=== SOURCE INFORMATION ===
════════
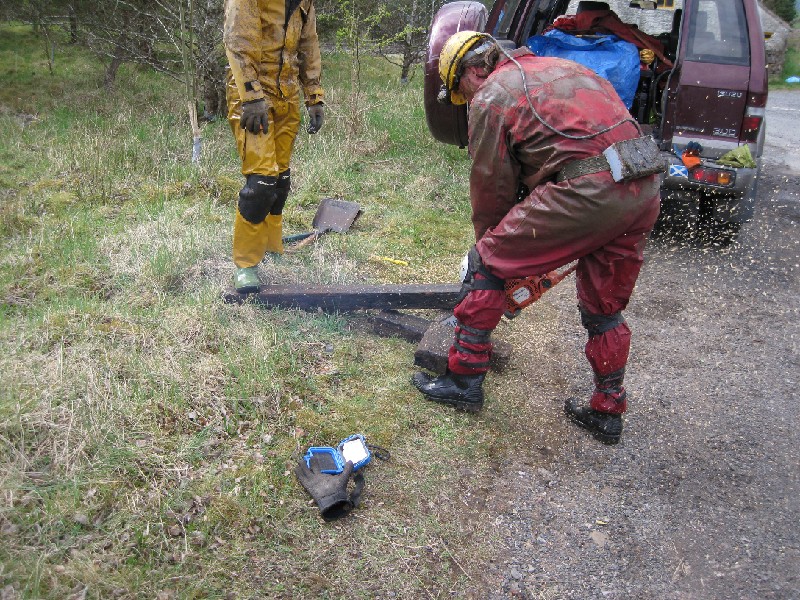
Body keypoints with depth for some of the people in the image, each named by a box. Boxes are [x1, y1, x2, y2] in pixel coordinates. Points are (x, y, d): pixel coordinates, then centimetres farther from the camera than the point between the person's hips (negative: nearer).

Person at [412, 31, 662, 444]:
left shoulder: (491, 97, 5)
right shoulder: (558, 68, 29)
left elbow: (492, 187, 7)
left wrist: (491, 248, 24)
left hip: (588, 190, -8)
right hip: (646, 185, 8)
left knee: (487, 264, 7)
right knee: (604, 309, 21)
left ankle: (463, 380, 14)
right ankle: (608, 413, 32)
════════
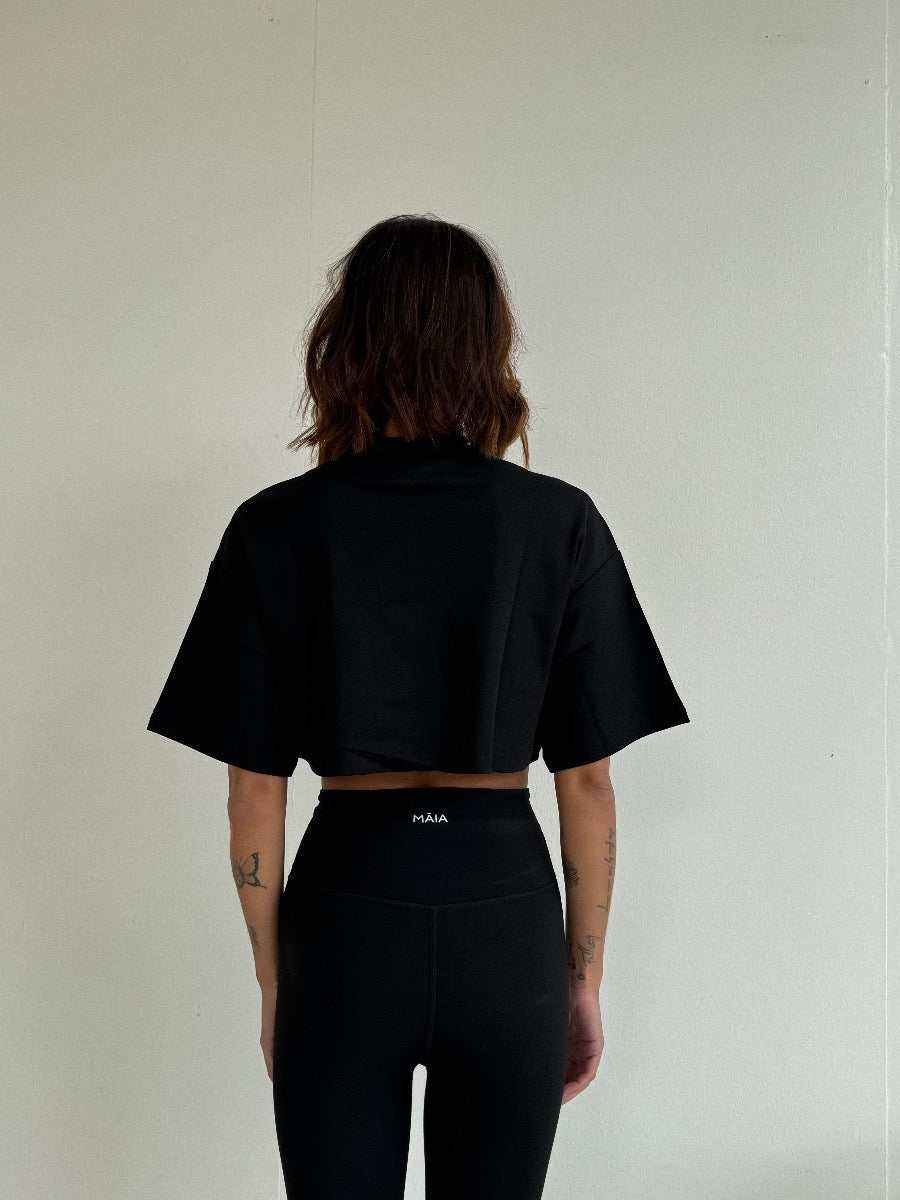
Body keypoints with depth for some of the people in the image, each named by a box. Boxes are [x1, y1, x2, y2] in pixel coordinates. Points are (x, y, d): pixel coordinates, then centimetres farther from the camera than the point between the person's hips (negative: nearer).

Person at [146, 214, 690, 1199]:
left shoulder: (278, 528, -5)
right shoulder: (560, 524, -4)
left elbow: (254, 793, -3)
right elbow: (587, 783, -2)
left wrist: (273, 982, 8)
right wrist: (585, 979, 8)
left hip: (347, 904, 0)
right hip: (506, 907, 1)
════════
=== TASK ITEM ===
Gather all lines with the string "right" from the data.

=== TASK RESULT ===
right shoulder: (558, 68, 29)
right hip: (646, 185, 8)
right knee: (604, 309, 21)
right ankle: (608, 413, 32)
right shoulder: (560, 524, -4)
right elbow: (587, 783, -2)
right wrist: (585, 979, 8)
right hip: (506, 907, 1)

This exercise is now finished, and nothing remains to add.